* _SUPPLIED MATERIAL_
'''

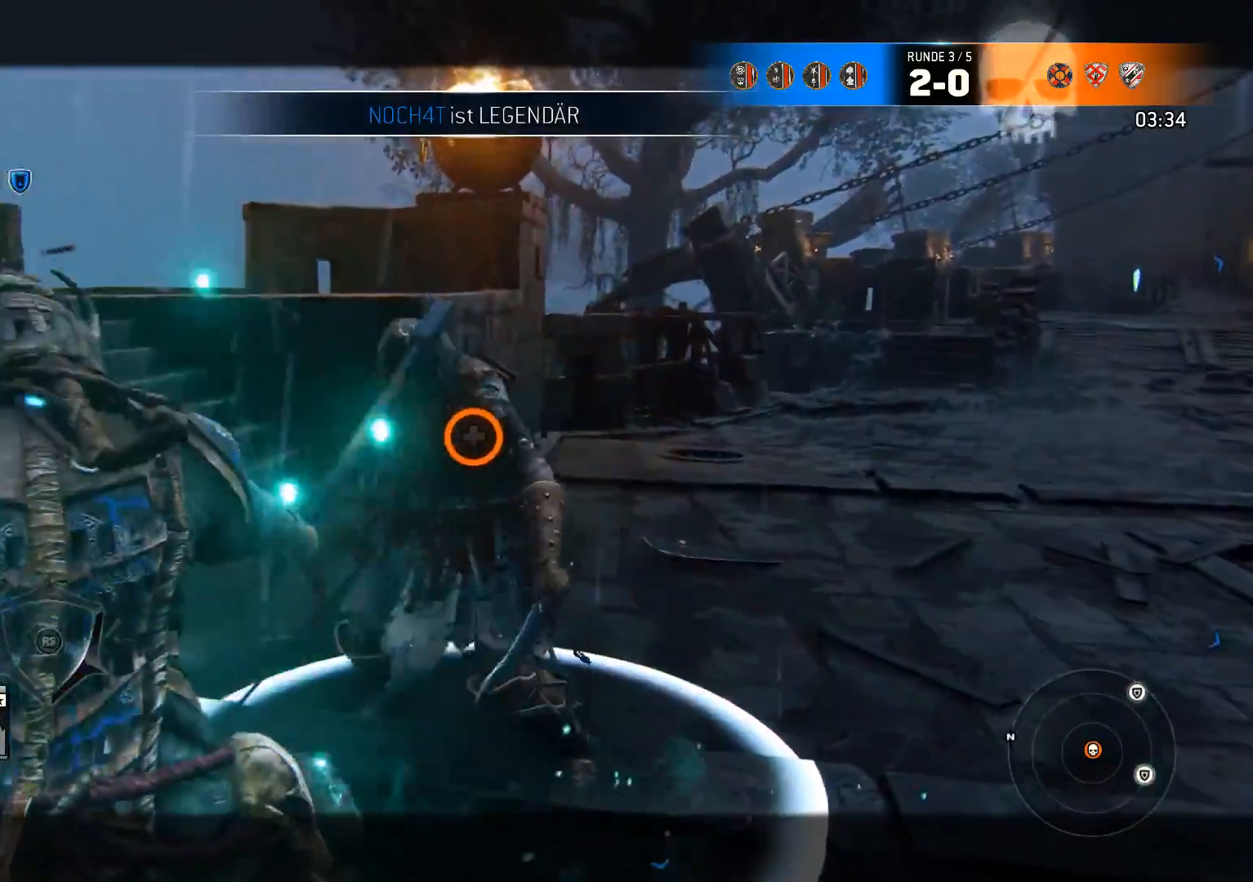
{"buttons": [], "left_stick": "center", "right_stick": "center", "events": [[117, "L2", "up"]]}
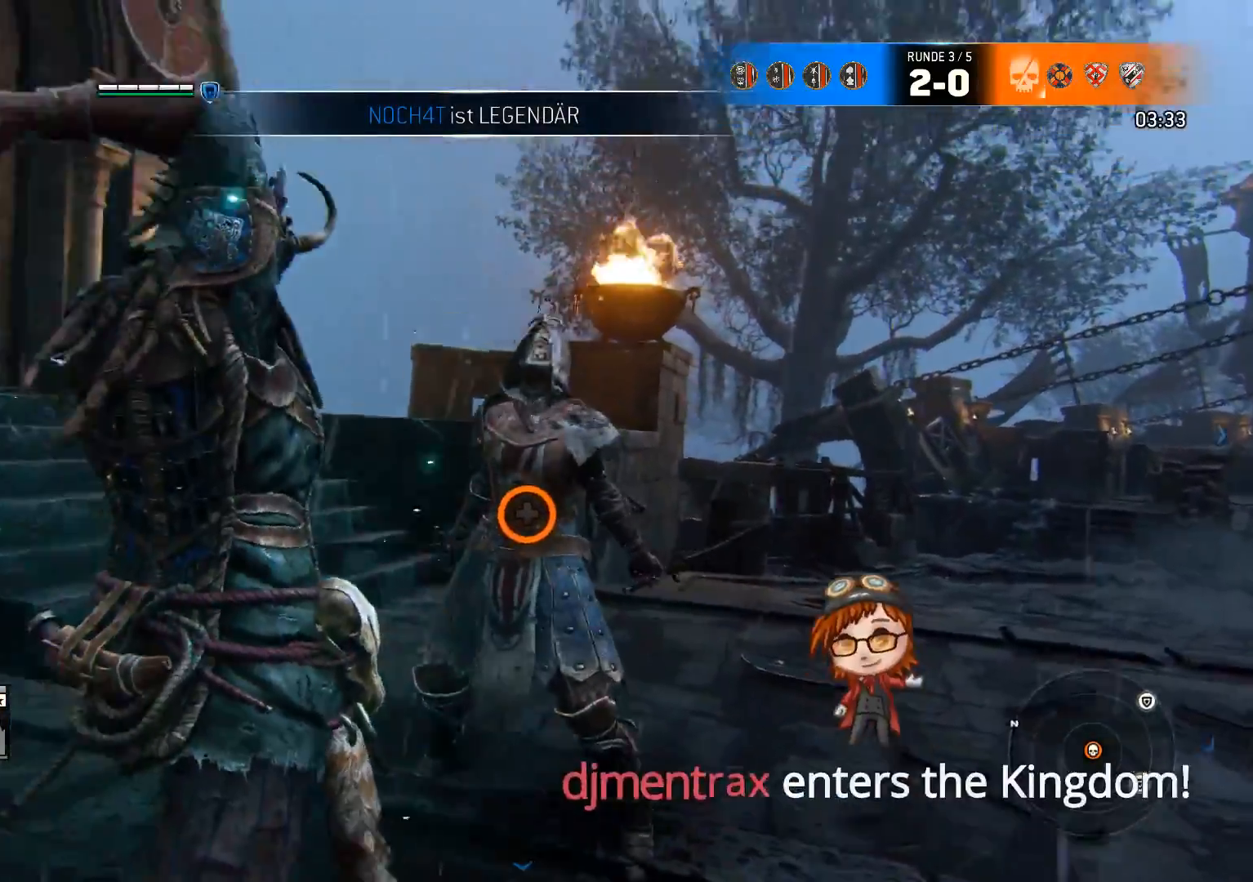
{"buttons": [], "left_stick": "center", "right_stick": "center", "events": []}
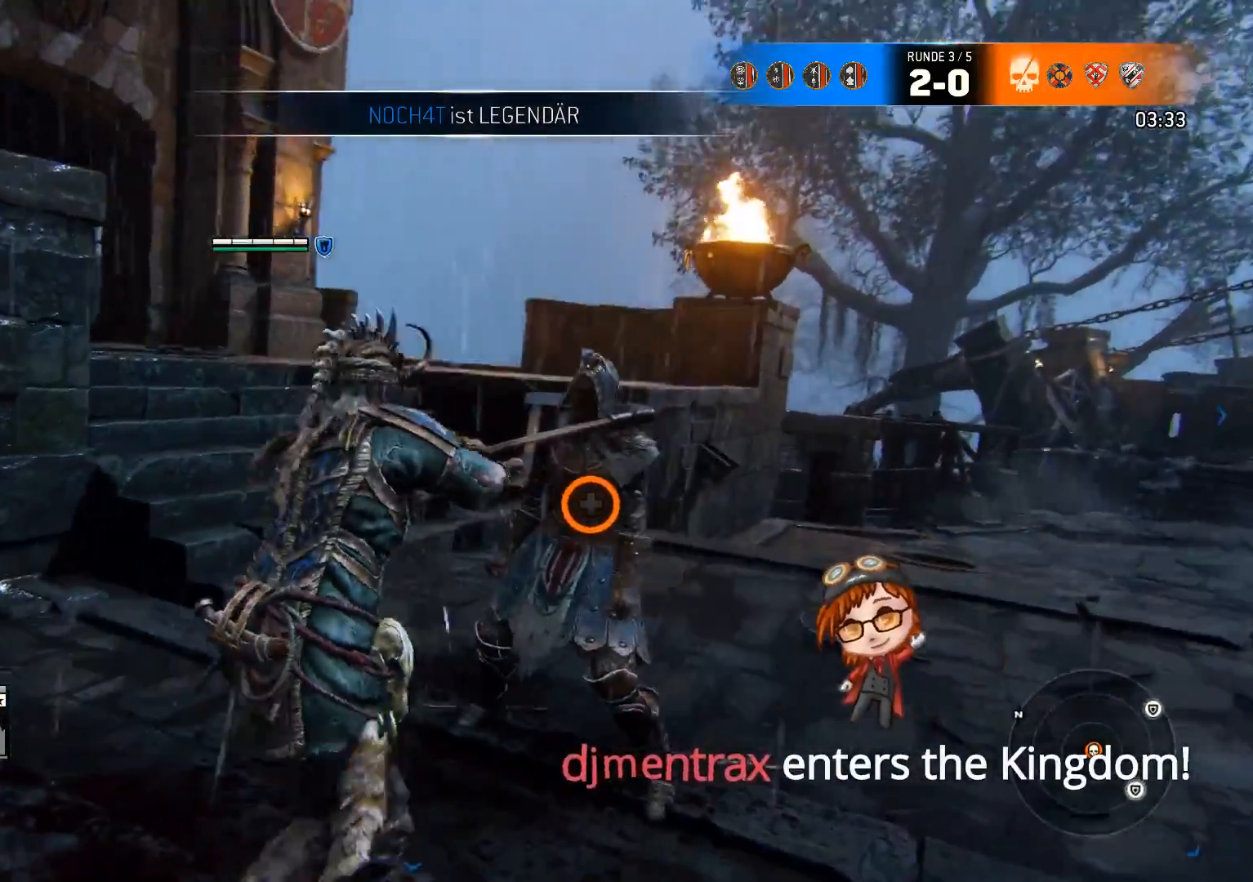
{"buttons": [], "left_stick": "center", "right_stick": "center", "events": []}
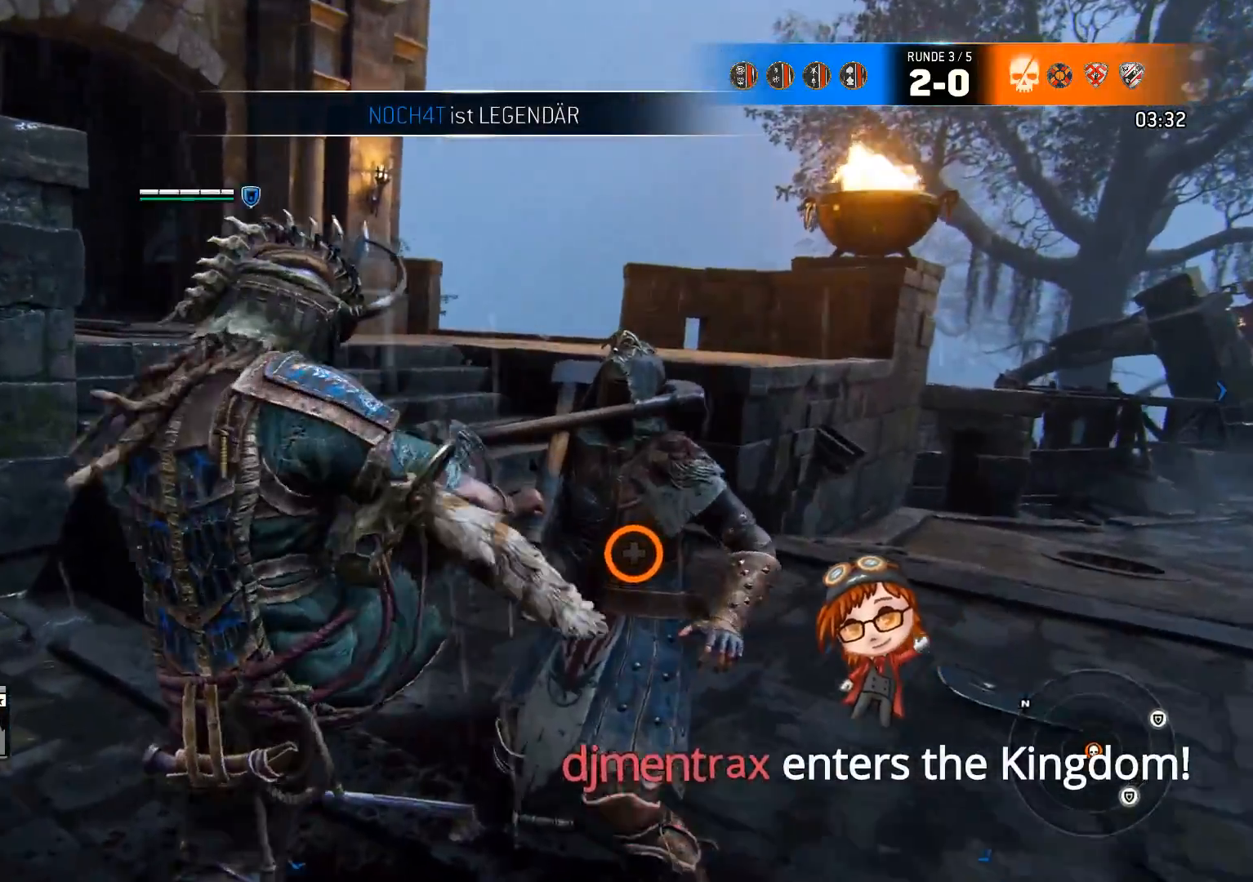
{"buttons": [], "left_stick": "down", "right_stick": "center", "events": [[400, "left_stick", "down"]]}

'''

* _TASK DIRECTIONS_
The reply should contain every line of the material exactly, and no images.

* _RESPONSE TO THIS TASK_
{"buttons": [], "left_stick": "center", "right_stick": "center", "events": [[117, "L2", "up"]]}
{"buttons": [], "left_stick": "center", "right_stick": "center", "events": []}
{"buttons": [], "left_stick": "center", "right_stick": "center", "events": []}
{"buttons": [], "left_stick": "down", "right_stick": "center", "events": [[400, "left_stick", "down"]]}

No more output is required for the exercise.